> **PROBLEM TO SOLVE**: The entries below are to be written out again without alteration.

*** Block opens ***

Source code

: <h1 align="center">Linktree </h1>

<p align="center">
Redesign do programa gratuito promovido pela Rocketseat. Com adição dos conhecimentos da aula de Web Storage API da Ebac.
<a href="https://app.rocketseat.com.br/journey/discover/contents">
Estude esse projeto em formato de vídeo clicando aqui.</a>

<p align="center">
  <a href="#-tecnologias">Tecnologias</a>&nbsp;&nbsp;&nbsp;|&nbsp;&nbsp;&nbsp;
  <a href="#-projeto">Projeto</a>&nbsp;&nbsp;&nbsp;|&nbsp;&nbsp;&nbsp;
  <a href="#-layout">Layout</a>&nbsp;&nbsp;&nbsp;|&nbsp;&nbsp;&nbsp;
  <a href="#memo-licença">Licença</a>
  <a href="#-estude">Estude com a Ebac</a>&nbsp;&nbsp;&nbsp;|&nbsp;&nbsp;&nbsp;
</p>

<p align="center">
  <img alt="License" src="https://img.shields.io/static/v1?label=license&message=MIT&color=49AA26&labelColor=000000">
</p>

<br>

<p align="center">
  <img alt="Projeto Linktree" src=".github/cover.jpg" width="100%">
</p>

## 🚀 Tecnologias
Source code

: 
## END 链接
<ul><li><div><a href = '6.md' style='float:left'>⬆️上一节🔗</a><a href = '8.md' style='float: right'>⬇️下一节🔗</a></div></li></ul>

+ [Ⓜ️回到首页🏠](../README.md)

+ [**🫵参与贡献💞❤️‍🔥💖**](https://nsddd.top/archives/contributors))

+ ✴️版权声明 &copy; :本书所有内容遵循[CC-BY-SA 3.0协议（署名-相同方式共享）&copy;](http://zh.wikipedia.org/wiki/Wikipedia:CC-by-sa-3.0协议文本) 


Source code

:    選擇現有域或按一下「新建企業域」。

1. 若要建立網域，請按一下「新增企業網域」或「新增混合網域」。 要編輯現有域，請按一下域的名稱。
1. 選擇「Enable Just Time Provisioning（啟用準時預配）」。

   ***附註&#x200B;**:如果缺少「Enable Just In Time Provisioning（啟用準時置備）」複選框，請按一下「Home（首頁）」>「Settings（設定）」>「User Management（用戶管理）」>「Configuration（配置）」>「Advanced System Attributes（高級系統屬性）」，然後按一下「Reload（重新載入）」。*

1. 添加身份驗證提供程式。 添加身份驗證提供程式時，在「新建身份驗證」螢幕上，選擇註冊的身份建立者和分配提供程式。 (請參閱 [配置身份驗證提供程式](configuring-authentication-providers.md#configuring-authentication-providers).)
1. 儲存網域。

*** Block closes ***

> **WRITTEN RESPONSE**:
Source code

: <h1 align="center">Linktree </h1>

<p align="center">
Redesign do programa gratuito promovido pela Rocketseat. Com adição dos conhecimentos da aula de Web Storage API da Ebac.
<a href="https://app.rocketseat.com.br/journey/discover/contents">
Estude esse projeto em formato de vídeo clicando aqui.</a>

<p align="center">
  <a href="#-tecnologias">Tecnologias</a>&nbsp;&nbsp;&nbsp;|&nbsp;&nbsp;&nbsp;
  <a href="#-projeto">Projeto</a>&nbsp;&nbsp;&nbsp;|&nbsp;&nbsp;&nbsp;
  <a href="#-layout">Layout</a>&nbsp;&nbsp;&nbsp;|&nbsp;&nbsp;&nbsp;
  <a href="#memo-licença">Licença</a>
  <a href="#-estude">Estude com a Ebac</a>&nbsp;&nbsp;&nbsp;|&nbsp;&nbsp;&nbsp;
</p>

<p align="center">
  <img alt="License" src="https://img.shields.io/static/v1?label=license&message=MIT&color=49AA26&labelColor=000000">
</p>

<br>

<p align="center">
  <img alt="Projeto Linktree" src=".github/cover.jpg" width="100%">
</p>

## 🚀 Tecnologias
Source code

: 
## END 链接
<ul><li><div><a href = '6.md' style='float:left'>⬆️上一节🔗</a><a href = '8.md' style='float: right'>⬇️下一节🔗</a></div></li></ul>

+ [Ⓜ️回到首页🏠](../README.md)

+ [**🫵参与贡献💞❤️‍🔥💖**](https://nsddd.top/archives/contributors))

+ ✴️版权声明 &copy; :本书所有内容遵循[CC-BY-SA 3.0协议（署名-相同方式共享）&copy;](http://zh.wikipedia.org/wiki/Wikipedia:CC-by-sa-3.0协议文本) 


Source code

:    選擇現有域或按一下「新建企業域」。

1. 若要建立網域，請按一下「新增企業網域」或「新增混合網域」。 要編輯現有域，請按一下域的名稱。
1. 選擇「Enable Just Time Provisioning（啟用準時預配）」。

   ***附註&#x200B;**:如果缺少「Enable Just In Time Provisioning（啟用準時置備）」複選框，請按一下「Home（首頁）」>「Settings（設定）」>「User Management（用戶管理）」>「Configuration（配置）」>「Advanced System Attributes（高級系統屬性）」，然後按一下「Reload（重新載入）」。*

1. 添加身份驗證提供程式。 添加身份驗證提供程式時，在「新建身份驗證」螢幕上，選擇註冊的身份建立者和分配提供程式。 (請參閱 [配置身份驗證提供程式](configuring-authentication-providers.md#configuring-authentication-providers).)
1. 儲存網域。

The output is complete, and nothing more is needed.